*文書の抜粋*.
※

先端科学技術と法 -進歩・安全・権利- (学術会議叢書(7))

先端科学技術と法 -進歩・安全・権利- (学術会議叢書(7))

  • 作者: 戒能 通厚
  • 出版社/メーカー: 日本学術協力財団
  • 発売日: 2004/03/20
  • メディア: 単行本(ソフトカバー)

最近、動物実験関係のヒアリングやイベントで「法律ではなくガイドラインでやるべき」の根拠にされているこの本、ちょっと読んでみたんですね。ブログに書くのを忘れていましたけど。
具体的に根拠とされていたのは石井紫郎さんの部分だったのですが、でも、この先生も法律が全然要らないなんて、一言も言っていませんでした。
むしろ質疑応答で、
「決して制定法の意義を無視しているわけではありません。最低限の、あるいは大枠についての制定法をきちんとすることは必要です。」

※

*表示された情報*.
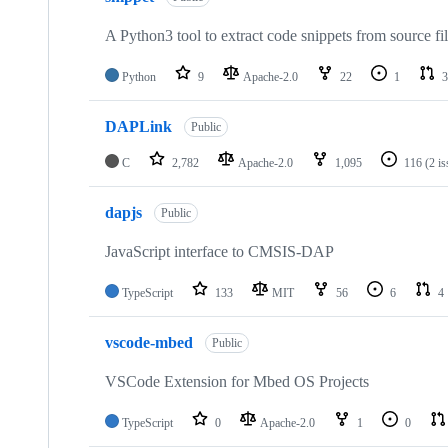
A Python3 tool to extract code snippets from source fi
Python
9
Apache-2.0
22
1
3
DAPLink
Public
C
2,782
Apache-2.0
1,095
116
(2 i
dapjs
Public
JavaScript interface to CMSIS-DAP
TypeScript
133
MIT
56
6
4
vscode-mbed
Public
VSCode Extension for Mbed OS Projects
TypeScript
0
Apache-2.0
1
0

※

*取り組む課題*. 上の抜粋の「最近、動物実験関係のヒアリン」から「ちんとすることは必要です。」」までを、一字も変えずに書き写してください。

*この課題の解答*.
最近、動物実験関係のヒアリングやイベントで「法律ではなくガイドラインでやるべき」の根拠にされているこの本、ちょっと読んでみたんですね。ブログに書くのを忘れていましたけど。
具体的に根拠とされていたのは石井紫郎さんの部分だったのですが、でも、この先生も法律が全然要らないなんて、一言も言っていませんでした。
むしろ質疑応答で、
「決して制定法の意義を無視しているわけではありません。最低限の、あるいは大枠についての制定法をきちんとすることは必要です。」